___ Material to process ___
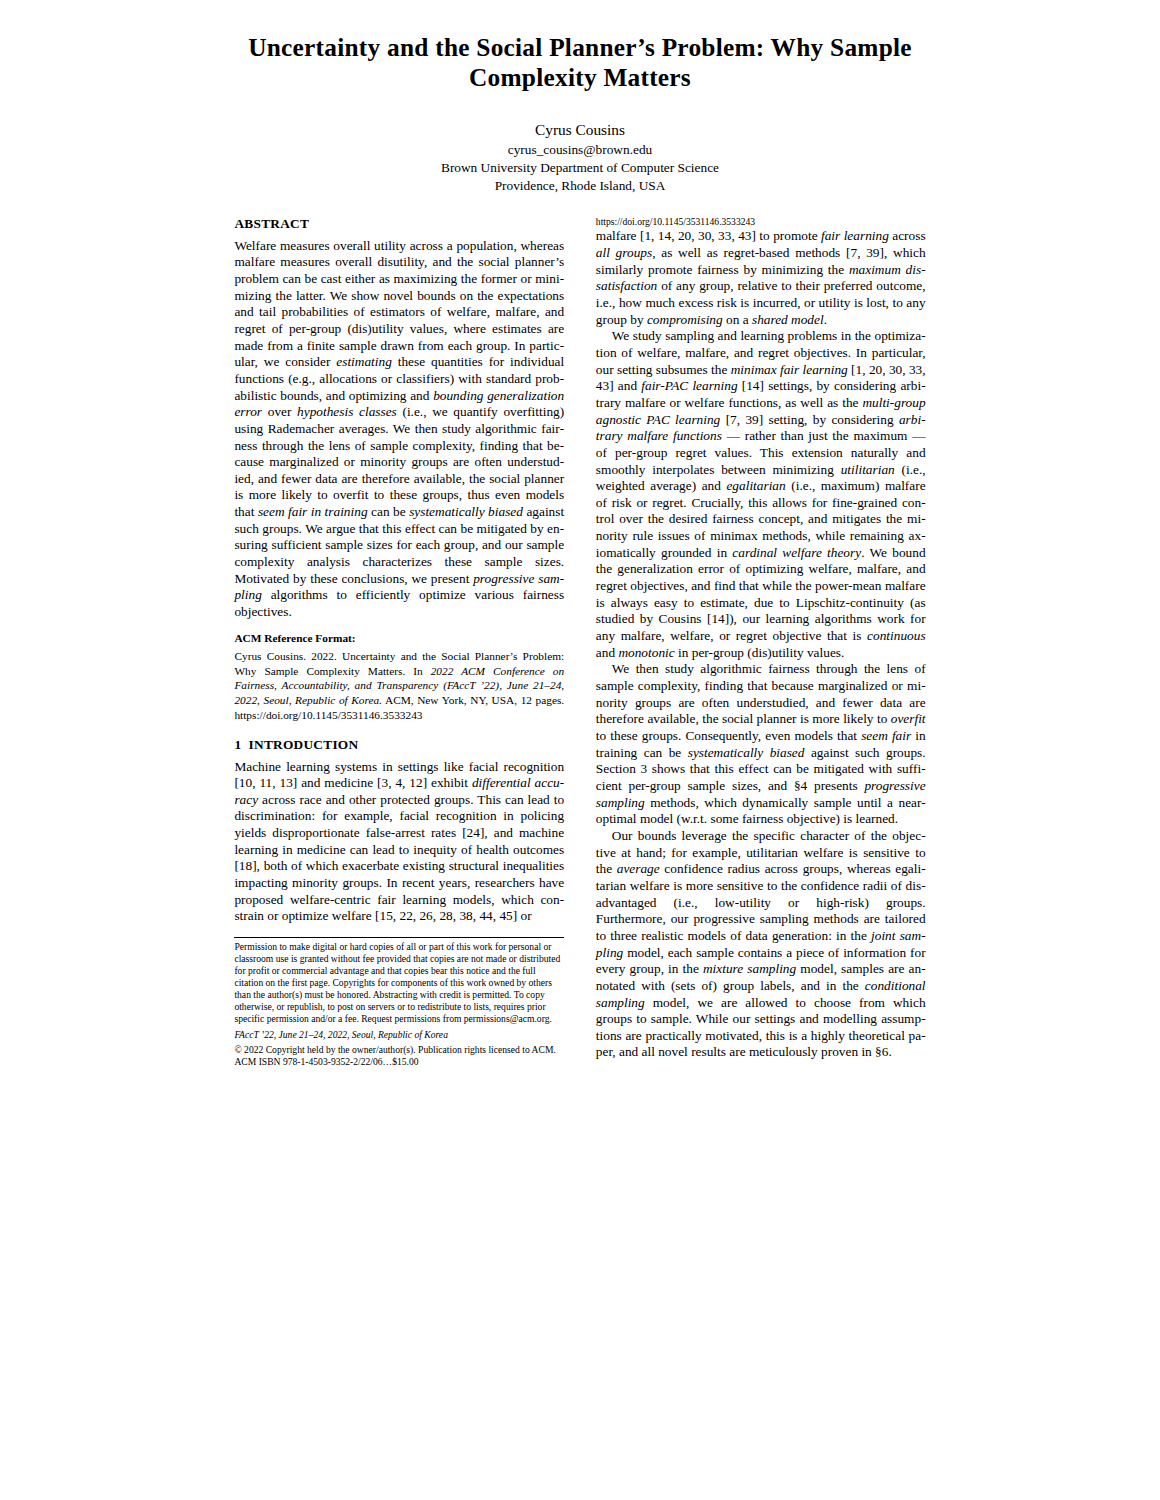Uncertainty and the Social Planner’s Problem: Why Sample Complexity Matters
Cyrus Cousins
cyrus_cousins@brown.edu
Brown University Department of Computer Science
Providence, Rhode Island, USA
ABSTRACT
Welfare measures overall utility across a population, whereas malfare measures overall disutility, and the social planner’s problem can be cast either as maximizing the former or minimizing the latter. We show novel bounds on the expectations and tail probabilities of estimators of welfare, malfare, and regret of per-group (dis)utility values, where estimates are made from a finite sample drawn from each group. In particular, we consider estimating these quantities for individual functions (e.g., allocations or classifiers) with standard probabilistic bounds, and optimizing and bounding generalization error over hypothesis classes (i.e., we quantify overfitting) using Rademacher averages. We then study algorithmic fairness through the lens of sample complexity, finding that because marginalized or minority groups are often understudied, and fewer data are therefore available, the social planner is more likely to overfit to these groups, thus even models that seem fair in training can be systematically biased against such groups. We argue that this effect can be mitigated by ensuring sufficient sample sizes for each group, and our sample complexity analysis characterizes these sample sizes. Motivated by these conclusions, we present progressive sampling algorithms to efficiently optimize various fairness objectives.
ACM Reference Format: Cyrus Cousins. 2022. Uncertainty and the Social Planner’s Problem: Why Sample Complexity Matters. In 2022 ACM Conference on Fairness, Accountability, and Transparency (FAccT ’22), June 21–24, 2022, Seoul, Republic of Korea. ACM, New York, NY, USA, 12 pages. https://doi.org/10.1145/3531146.3533243
1 INTRODUCTION
Machine learning systems in settings like facial recognition [10, 11, 13] and medicine [3, 4, 12] exhibit differential accuracy across race and other protected groups. This can lead to discrimination: for example, facial recognition in policing yields disproportionate false-arrest rates [24], and machine learning in medicine can lead to inequity of health outcomes [18], both of which exacerbate existing structural inequalities impacting minority groups. In recent years, researchers have proposed welfare-centric fair learning models, which constrain or optimize welfare [15, 22, 26, 28, 38, 44, 45] or
Permission to make digital or hard copies of all or part of this work for personal or classroom use is granted without fee provided that copies are not made or distributed for profit or commercial advantage and that copies bear this notice and the full citation on the first page. Copyrights for components of this work owned by others than the author(s) must be honored. Abstracting with credit is permitted. To copy otherwise, or republish, to post on servers or to redistribute to lists, requires prior specific permission and/or a fee. Request permissions from permissions@acm.org.
FAccT ’22, June 21–24, 2022, Seoul, Republic of Korea
© 2022 Copyright held by the owner/author(s). Publication rights licensed to ACM.
ACM ISBN 978-1-4503-9352-2/22/06…$15.00
https://doi.org/10.1145/3531146.3533243
malfare [1, 14, 20, 30, 33, 43] to promote fair learning across all groups, as well as regret-based methods [7, 39], which similarly promote fairness by minimizing the maximum dissatisfaction of any group, relative to their preferred outcome, i.e., how much excess risk is incurred, or utility is lost, to any group by compromising on a shared model.
We study sampling and learning problems in the optimization of welfare, malfare, and regret objectives. In particular, our setting subsumes the minimax fair learning [1, 20, 30, 33, 43] and fair-PAC learning [14] settings, by considering arbitrary malfare or welfare functions, as well as the multi-group agnostic PAC learning [7, 39] setting, by considering arbitrary malfare functions — rather than just the maximum — of per-group regret values. This extension naturally and smoothly interpolates between minimizing utilitarian (i.e., weighted average) and egalitarian (i.e., maximum) malfare of risk or regret. Crucially, this allows for fine-grained control over the desired fairness concept, and mitigates the minority rule issues of minimax methods, while remaining axiomatically grounded in cardinal welfare theory. We bound the generalization error of optimizing welfare, malfare, and regret objectives, and find that while the power-mean malfare is always easy to estimate, due to Lipschitz-continuity (as studied by Cousins [14]), our learning algorithms work for any malfare, welfare, or regret objective that is continuous and monotonic in per-group (dis)utility values.
We then study algorithmic fairness through the lens of sample complexity, finding that because marginalized or minority groups are often understudied, and fewer data are therefore available, the social planner is more likely to overfit to these groups. Consequently, even models that seem fair in training can be systematically biased against such groups. Section 3 shows that this effect can be mitigated with sufficient per-group sample sizes, and §4 presents progressive sampling methods, which dynamically sample until a near-optimal model (w.r.t. some fairness objective) is learned.
Our bounds leverage the specific character of the objective at hand; for example, utilitarian welfare is sensitive to the average confidence radius across groups, whereas egalitarian welfare is more sensitive to the confidence radii of disadvantaged (i.e., low-utility or high-risk) groups. Furthermore, our progressive sampling methods are tailored to three realistic models of data generation: in the joint sampling model, each sample contains a piece of information for every group, in the mixture sampling model, samples are annotated with (sets of) group labels, and in the conditional sampling model, we are allowed to choose from which groups to sample. While our settings and modelling assumptions are practically motivated, this is a highly theoretical paper, and all novel results are meticulously proven in §6.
___
Problem details: Give back exactly the lines from the first line of the data through the line with "1 INTRODUCTION", pictures excluded.

Answer to this exercise:
Uncertainty and the Social Planner’s Problem: Why Sample Complexity Matters
Cyrus Cousins
cyrus_cousins@brown.edu
Brown University Department of Computer Science
Providence, Rhode Island, USA
ABSTRACT
Welfare measures overall utility across a population, whereas malfare measures overall disutility, and the social planner’s problem can be cast either as maximizing the former or minimizing the latter. We show novel bounds on the expectations and tail probabilities of estimators of welfare, malfare, and regret of per-group (dis)utility values, where estimates are made from a finite sample drawn from each group. In particular, we consider estimating these quantities for individual functions (e.g., allocations or classifiers) with standard probabilistic bounds, and optimizing and bounding generalization error over hypothesis classes (i.e., we quantify overfitting) using Rademacher averages. We then study algorithmic fairness through the lens of sample complexity, finding that because marginalized or minority groups are often understudied, and fewer data are therefore available, the social planner is more likely to overfit to these groups, thus even models that seem fair in training can be systematically biased against such groups. We argue that this effect can be mitigated by ensuring sufficient sample sizes for each group, and our sample complexity analysis characterizes these sample sizes. Motivated by these conclusions, we present progressive sampling algorithms to efficiently optimize various fairness objectives.
ACM Reference Format: Cyrus Cousins. 2022. Uncertainty and the Social Planner’s Problem: Why Sample Complexity Matters. In 2022 ACM Conference on Fairness, Accountability, and Transparency (FAccT ’22), June 21–24, 2022, Seoul, Republic of Korea. ACM, New York, NY, USA, 12 pages. https://doi.org/10.1145/3531146.3533243
1 INTRODUCTION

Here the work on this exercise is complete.